Your response should reproduce every line of the entries that contains the word "lines".
________________
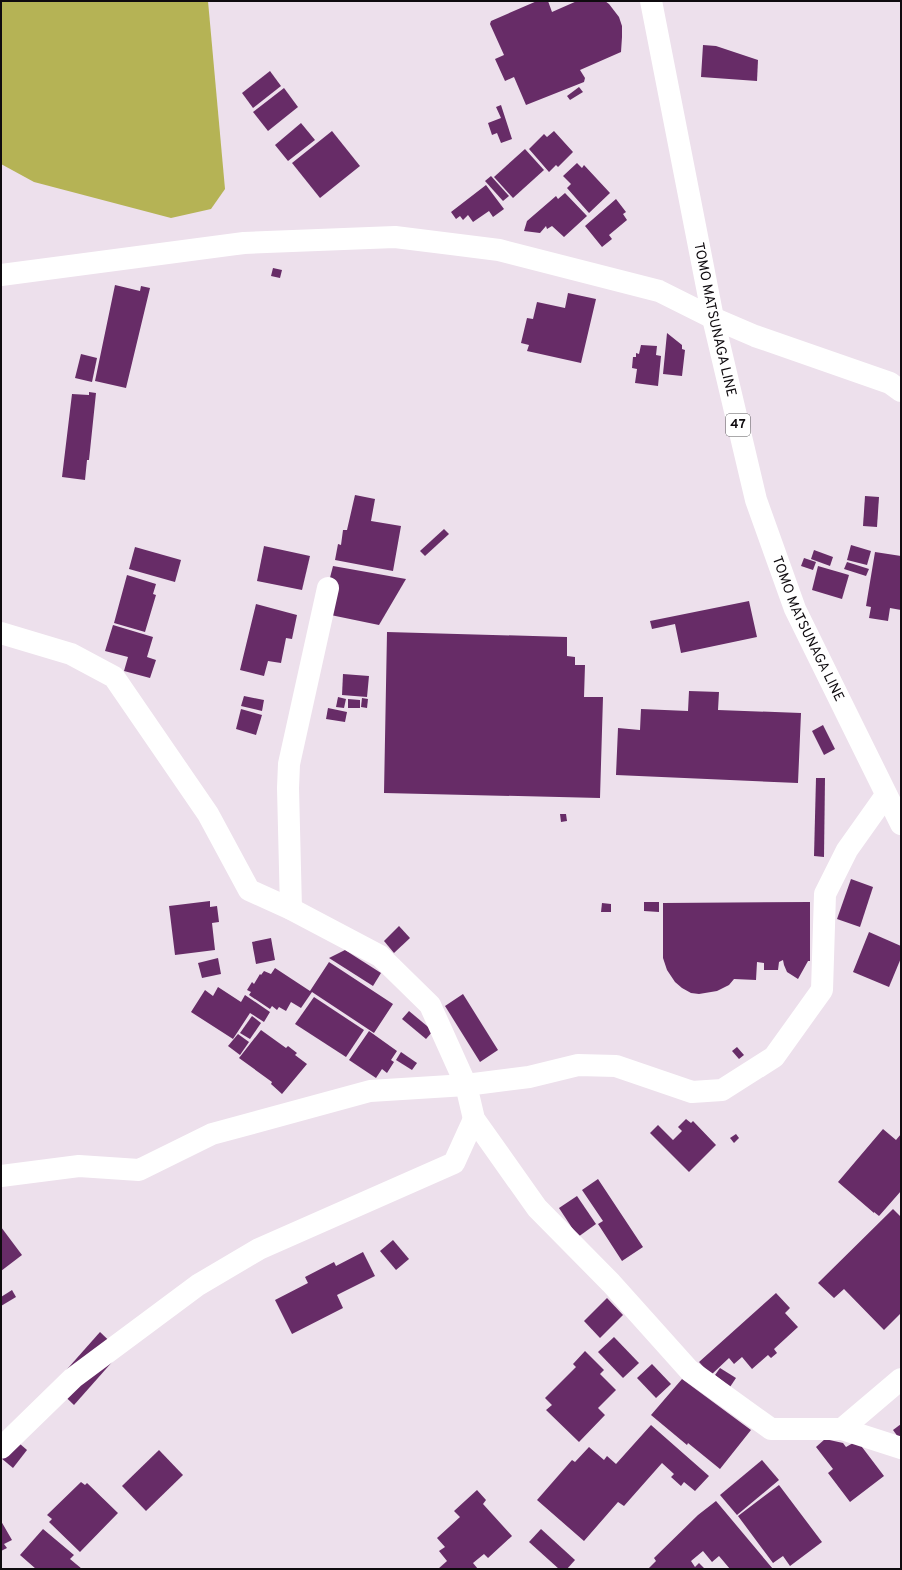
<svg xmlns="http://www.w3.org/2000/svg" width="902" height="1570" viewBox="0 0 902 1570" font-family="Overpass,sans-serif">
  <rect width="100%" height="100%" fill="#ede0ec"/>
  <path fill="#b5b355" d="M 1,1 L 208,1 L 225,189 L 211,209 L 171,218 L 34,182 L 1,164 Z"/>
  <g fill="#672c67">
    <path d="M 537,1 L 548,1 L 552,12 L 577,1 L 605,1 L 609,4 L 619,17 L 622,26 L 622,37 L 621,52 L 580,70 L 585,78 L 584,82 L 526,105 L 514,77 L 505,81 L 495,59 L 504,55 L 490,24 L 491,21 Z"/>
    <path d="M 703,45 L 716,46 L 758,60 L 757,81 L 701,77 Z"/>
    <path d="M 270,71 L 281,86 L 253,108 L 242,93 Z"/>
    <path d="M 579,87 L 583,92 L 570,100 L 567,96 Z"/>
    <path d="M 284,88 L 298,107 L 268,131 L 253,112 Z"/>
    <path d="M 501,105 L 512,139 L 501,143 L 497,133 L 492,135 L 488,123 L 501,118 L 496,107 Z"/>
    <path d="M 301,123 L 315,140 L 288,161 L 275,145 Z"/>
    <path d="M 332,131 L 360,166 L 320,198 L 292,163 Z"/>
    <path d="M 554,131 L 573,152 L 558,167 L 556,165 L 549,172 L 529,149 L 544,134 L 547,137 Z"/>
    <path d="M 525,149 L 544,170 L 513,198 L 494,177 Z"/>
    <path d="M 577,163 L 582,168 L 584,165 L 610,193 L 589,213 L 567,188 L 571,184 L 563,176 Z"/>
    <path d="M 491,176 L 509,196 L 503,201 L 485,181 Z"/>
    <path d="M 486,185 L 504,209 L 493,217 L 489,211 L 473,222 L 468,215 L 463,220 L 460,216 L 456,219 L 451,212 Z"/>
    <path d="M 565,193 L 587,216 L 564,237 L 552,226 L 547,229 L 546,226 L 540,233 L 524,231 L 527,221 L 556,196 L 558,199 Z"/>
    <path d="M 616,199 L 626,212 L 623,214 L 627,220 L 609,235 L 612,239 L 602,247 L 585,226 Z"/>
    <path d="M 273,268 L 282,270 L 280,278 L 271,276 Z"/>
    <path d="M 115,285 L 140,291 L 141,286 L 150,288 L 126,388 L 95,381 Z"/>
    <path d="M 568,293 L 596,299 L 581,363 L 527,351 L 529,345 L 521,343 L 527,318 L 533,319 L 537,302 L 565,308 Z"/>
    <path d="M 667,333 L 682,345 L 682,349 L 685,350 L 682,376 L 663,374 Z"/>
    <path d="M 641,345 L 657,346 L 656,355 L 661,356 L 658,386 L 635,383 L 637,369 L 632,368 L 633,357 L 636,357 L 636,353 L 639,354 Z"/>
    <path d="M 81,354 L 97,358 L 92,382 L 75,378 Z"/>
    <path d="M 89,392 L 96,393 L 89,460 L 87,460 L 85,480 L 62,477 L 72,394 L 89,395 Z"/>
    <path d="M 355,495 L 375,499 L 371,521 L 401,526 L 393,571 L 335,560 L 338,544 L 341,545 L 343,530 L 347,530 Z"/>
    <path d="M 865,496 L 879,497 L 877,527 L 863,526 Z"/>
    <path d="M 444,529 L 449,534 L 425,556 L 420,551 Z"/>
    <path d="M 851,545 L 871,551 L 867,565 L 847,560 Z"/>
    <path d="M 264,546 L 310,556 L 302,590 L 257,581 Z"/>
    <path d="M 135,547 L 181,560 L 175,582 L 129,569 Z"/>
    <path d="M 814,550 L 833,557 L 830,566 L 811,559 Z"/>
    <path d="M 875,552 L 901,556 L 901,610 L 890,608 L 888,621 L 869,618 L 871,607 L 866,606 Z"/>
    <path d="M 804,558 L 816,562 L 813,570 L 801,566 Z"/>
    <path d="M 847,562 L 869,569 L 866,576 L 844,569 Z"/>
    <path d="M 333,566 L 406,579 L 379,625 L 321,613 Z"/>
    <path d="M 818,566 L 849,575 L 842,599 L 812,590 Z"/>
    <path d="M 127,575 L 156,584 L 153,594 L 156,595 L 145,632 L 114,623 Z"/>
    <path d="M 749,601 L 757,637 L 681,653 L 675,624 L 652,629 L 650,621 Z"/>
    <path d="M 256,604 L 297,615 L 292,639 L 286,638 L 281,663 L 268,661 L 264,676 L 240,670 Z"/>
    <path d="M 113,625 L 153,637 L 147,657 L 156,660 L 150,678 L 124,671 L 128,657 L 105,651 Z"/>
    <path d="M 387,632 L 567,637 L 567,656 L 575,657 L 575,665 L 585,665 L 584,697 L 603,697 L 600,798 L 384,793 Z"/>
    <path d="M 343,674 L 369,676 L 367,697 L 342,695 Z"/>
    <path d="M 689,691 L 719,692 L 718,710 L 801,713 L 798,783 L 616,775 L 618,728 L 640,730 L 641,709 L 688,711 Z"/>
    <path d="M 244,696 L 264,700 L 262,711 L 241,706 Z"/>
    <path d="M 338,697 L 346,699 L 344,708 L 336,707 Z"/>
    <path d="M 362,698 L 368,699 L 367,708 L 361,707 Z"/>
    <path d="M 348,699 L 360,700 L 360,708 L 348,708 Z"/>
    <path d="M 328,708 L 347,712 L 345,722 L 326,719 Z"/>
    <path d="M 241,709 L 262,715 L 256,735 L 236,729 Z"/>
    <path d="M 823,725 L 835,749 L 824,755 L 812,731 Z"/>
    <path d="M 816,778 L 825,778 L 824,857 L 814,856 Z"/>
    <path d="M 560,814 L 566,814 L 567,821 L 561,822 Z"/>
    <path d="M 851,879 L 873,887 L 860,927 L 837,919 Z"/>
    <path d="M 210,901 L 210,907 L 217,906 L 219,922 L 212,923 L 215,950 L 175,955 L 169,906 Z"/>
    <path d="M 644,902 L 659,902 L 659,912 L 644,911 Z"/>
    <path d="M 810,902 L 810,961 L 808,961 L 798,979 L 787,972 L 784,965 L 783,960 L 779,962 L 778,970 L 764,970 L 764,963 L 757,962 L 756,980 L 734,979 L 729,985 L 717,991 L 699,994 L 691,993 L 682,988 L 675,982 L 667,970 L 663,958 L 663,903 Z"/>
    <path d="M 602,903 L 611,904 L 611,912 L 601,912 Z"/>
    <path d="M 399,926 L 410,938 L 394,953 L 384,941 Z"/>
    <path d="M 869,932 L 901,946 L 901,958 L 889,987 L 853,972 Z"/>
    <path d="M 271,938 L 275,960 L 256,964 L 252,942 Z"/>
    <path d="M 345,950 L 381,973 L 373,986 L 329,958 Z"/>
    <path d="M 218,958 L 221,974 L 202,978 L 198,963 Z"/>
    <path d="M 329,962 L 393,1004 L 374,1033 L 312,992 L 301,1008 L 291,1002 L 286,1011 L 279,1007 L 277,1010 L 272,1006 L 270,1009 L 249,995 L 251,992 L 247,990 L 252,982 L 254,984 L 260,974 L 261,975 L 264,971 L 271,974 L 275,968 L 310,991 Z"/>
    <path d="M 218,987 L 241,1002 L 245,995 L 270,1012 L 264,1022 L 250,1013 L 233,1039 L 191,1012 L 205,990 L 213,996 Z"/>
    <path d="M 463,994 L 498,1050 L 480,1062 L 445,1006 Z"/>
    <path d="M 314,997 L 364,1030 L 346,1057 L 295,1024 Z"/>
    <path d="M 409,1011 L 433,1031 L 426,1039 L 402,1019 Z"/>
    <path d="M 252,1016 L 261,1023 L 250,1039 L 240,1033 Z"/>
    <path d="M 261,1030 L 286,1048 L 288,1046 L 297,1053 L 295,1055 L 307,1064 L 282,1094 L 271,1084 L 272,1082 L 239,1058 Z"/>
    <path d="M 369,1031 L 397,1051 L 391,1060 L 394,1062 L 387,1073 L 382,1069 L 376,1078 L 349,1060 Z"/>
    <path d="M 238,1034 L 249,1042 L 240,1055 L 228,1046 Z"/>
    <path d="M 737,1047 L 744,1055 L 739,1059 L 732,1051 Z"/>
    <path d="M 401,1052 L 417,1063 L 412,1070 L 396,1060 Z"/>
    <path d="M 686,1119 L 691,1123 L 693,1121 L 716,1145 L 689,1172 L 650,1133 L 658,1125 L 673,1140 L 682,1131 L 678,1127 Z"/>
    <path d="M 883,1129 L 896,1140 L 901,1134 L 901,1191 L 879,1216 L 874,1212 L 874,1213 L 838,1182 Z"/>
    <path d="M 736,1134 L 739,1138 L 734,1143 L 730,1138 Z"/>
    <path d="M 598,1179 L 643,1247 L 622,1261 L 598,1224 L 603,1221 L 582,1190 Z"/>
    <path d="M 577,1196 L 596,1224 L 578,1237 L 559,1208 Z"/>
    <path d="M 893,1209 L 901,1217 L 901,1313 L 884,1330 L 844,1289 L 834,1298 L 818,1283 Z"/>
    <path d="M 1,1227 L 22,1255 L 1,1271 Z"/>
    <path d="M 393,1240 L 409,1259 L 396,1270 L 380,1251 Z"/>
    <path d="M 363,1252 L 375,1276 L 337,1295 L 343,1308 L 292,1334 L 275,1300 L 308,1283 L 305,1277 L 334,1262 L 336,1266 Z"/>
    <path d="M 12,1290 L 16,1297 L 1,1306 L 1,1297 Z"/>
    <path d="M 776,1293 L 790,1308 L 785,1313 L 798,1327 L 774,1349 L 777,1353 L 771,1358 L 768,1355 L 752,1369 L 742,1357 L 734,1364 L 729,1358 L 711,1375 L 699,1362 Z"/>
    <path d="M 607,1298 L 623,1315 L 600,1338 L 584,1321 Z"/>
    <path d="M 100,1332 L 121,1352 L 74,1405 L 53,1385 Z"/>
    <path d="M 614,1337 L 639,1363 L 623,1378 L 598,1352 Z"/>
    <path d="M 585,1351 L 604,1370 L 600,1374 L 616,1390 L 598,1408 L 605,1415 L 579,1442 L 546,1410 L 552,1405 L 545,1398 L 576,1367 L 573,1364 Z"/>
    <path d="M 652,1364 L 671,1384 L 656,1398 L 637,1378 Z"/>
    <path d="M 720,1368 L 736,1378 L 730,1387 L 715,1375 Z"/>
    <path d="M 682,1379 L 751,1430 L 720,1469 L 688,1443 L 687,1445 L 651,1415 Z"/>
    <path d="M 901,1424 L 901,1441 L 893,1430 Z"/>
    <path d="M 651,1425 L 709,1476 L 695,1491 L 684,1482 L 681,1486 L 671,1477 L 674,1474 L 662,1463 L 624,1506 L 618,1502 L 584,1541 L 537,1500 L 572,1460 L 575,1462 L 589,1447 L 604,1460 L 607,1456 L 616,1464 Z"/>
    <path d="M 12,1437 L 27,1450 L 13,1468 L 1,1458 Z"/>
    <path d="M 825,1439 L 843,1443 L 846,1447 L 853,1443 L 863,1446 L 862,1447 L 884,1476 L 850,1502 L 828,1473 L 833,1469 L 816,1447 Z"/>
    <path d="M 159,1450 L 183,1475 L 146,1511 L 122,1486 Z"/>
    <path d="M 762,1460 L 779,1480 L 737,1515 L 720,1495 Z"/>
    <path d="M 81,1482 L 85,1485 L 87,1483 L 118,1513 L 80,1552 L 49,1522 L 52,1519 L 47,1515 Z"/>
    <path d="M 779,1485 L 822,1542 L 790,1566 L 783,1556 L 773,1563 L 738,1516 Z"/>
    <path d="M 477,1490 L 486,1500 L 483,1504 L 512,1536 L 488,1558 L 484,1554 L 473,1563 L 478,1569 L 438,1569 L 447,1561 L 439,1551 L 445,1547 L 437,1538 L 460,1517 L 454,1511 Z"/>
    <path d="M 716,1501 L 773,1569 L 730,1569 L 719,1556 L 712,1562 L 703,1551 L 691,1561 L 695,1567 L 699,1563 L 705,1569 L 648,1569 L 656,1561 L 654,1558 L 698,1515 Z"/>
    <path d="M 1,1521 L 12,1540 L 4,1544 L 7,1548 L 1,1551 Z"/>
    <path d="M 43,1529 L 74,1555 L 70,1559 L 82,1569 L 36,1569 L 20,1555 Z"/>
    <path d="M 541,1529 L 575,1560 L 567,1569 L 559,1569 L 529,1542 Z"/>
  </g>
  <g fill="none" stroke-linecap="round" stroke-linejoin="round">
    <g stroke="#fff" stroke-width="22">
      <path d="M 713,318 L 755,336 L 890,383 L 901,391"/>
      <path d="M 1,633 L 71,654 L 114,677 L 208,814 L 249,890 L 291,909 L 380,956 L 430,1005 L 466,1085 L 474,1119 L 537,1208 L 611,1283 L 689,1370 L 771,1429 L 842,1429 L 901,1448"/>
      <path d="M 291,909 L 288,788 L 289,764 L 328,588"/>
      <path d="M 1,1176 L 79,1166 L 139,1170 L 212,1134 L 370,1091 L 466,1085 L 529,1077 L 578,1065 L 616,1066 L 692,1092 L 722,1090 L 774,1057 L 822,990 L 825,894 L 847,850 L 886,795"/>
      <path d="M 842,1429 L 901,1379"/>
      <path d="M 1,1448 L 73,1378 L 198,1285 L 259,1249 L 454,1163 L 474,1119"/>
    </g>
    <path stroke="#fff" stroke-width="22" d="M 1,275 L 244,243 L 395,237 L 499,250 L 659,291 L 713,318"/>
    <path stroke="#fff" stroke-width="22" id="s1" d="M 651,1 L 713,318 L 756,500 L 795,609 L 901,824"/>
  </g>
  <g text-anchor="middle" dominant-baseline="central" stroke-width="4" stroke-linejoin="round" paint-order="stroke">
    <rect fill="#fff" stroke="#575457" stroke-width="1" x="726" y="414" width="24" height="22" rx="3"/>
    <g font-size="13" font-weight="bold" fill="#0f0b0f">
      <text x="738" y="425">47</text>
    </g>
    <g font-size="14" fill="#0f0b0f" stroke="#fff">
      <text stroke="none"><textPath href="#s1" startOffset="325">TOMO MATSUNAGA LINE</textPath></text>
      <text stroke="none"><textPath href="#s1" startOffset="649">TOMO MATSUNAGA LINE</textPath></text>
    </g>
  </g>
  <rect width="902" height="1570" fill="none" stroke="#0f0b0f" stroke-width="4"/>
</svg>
________________
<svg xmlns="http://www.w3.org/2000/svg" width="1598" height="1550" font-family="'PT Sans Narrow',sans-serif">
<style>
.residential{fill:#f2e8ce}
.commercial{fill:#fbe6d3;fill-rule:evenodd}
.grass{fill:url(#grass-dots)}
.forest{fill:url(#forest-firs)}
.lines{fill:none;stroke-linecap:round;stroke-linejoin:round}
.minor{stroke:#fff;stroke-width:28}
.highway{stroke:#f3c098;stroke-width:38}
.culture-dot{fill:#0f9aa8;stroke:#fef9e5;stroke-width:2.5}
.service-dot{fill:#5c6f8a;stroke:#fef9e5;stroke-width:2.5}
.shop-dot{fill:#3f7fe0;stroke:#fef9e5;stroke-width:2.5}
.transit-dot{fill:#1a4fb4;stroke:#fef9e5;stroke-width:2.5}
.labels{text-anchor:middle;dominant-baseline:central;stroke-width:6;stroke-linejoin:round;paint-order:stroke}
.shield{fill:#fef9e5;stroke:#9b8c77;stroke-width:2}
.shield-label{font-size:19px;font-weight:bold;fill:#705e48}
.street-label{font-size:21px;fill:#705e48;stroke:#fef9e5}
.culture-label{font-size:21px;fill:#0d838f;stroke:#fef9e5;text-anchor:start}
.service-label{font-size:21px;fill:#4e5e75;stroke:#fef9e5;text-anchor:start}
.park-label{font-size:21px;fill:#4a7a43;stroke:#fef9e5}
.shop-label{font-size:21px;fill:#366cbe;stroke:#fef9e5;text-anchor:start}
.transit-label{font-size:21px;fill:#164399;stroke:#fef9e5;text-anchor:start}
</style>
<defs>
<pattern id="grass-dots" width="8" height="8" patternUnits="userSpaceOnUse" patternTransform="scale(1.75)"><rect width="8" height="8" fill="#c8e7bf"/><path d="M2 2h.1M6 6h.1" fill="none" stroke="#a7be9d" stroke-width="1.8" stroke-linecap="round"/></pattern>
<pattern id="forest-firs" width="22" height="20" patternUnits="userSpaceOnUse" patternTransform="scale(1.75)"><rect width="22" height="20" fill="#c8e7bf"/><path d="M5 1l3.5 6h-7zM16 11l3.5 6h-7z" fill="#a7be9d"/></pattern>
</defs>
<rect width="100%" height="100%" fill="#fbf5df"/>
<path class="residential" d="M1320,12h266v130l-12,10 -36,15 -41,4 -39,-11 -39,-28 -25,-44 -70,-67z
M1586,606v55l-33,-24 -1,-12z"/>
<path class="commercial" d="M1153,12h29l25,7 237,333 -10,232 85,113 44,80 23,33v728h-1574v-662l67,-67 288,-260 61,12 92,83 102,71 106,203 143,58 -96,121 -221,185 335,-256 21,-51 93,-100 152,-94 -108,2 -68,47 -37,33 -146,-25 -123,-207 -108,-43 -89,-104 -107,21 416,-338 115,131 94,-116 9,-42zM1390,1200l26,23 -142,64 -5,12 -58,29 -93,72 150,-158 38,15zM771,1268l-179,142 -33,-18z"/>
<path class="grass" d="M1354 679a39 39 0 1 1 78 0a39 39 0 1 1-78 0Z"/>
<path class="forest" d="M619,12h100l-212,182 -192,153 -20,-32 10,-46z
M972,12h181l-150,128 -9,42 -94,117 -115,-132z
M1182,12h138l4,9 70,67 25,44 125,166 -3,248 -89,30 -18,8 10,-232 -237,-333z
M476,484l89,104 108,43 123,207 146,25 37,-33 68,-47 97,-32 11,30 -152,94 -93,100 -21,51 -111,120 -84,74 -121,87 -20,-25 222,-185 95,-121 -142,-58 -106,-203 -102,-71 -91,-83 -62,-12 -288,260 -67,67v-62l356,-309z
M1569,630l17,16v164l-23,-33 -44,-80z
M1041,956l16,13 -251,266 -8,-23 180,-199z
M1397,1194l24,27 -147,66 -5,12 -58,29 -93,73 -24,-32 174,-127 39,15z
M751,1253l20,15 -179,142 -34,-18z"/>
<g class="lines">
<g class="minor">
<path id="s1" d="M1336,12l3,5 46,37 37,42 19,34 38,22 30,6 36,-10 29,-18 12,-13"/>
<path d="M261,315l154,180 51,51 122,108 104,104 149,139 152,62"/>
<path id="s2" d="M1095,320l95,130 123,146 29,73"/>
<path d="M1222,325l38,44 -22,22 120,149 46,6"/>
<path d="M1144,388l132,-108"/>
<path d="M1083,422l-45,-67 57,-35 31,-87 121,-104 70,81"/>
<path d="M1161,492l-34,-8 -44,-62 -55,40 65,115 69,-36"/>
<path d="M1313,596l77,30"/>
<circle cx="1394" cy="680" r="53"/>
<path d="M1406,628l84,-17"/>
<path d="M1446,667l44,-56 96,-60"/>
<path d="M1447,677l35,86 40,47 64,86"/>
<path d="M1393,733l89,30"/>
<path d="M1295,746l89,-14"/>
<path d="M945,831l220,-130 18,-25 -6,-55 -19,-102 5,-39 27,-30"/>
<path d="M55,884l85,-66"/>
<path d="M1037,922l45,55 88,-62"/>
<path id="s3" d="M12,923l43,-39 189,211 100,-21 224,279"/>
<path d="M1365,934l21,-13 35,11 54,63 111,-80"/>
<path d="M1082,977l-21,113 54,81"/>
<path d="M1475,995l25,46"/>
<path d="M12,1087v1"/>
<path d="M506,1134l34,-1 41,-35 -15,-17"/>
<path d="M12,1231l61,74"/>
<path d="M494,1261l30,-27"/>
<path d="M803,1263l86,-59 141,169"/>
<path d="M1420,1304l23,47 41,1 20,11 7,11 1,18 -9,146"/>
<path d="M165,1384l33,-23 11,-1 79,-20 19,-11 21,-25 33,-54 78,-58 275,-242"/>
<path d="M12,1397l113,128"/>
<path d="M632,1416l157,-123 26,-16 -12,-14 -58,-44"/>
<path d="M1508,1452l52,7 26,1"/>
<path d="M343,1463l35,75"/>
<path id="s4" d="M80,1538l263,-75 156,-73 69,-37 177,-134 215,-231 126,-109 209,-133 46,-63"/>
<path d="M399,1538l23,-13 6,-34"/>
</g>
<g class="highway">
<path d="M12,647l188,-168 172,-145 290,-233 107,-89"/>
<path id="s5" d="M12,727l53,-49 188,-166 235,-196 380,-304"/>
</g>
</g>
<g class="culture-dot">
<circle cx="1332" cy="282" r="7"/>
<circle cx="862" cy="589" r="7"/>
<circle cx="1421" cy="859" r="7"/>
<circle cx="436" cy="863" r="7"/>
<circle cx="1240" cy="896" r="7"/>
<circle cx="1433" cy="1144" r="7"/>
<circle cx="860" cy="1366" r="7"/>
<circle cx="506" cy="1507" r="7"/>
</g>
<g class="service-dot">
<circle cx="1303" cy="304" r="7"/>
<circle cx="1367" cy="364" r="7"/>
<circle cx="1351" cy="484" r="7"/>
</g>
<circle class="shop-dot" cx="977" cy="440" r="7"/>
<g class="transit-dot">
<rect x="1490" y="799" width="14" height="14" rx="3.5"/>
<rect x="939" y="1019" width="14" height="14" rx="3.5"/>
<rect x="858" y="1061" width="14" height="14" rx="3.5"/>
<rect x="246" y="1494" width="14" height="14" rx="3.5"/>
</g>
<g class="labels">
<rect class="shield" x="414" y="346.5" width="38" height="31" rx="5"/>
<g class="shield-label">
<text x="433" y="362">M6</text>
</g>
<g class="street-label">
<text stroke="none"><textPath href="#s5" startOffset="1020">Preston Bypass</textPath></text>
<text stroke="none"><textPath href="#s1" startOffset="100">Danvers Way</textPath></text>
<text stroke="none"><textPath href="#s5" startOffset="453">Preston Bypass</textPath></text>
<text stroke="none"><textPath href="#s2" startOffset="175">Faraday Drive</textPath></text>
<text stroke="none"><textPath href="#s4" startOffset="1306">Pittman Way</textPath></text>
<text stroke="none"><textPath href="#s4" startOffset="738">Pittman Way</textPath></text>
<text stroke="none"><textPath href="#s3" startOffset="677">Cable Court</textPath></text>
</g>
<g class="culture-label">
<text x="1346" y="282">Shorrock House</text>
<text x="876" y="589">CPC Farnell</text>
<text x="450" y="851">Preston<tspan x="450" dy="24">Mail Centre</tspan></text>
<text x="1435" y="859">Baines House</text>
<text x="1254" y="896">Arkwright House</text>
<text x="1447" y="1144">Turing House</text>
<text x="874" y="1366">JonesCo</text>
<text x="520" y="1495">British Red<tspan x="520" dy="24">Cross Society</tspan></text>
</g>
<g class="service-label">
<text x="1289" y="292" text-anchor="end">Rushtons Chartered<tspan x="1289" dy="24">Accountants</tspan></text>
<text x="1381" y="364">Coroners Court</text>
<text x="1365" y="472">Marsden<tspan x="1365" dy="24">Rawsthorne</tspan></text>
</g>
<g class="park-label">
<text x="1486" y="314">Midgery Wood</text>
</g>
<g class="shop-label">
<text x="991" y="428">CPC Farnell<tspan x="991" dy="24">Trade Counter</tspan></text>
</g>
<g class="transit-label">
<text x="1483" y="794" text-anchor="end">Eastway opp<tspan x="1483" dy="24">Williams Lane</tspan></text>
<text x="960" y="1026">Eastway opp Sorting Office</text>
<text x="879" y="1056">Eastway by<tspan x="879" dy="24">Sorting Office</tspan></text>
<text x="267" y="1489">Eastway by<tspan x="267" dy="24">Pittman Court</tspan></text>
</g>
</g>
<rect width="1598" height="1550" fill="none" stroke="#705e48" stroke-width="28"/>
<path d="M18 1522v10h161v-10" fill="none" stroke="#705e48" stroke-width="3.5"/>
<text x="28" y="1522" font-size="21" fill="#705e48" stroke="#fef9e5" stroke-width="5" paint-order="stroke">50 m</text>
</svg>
________________
● **Response**
.lines{fill:none;stroke-linecap:round;stroke-linejoin:round}
<g class="lines">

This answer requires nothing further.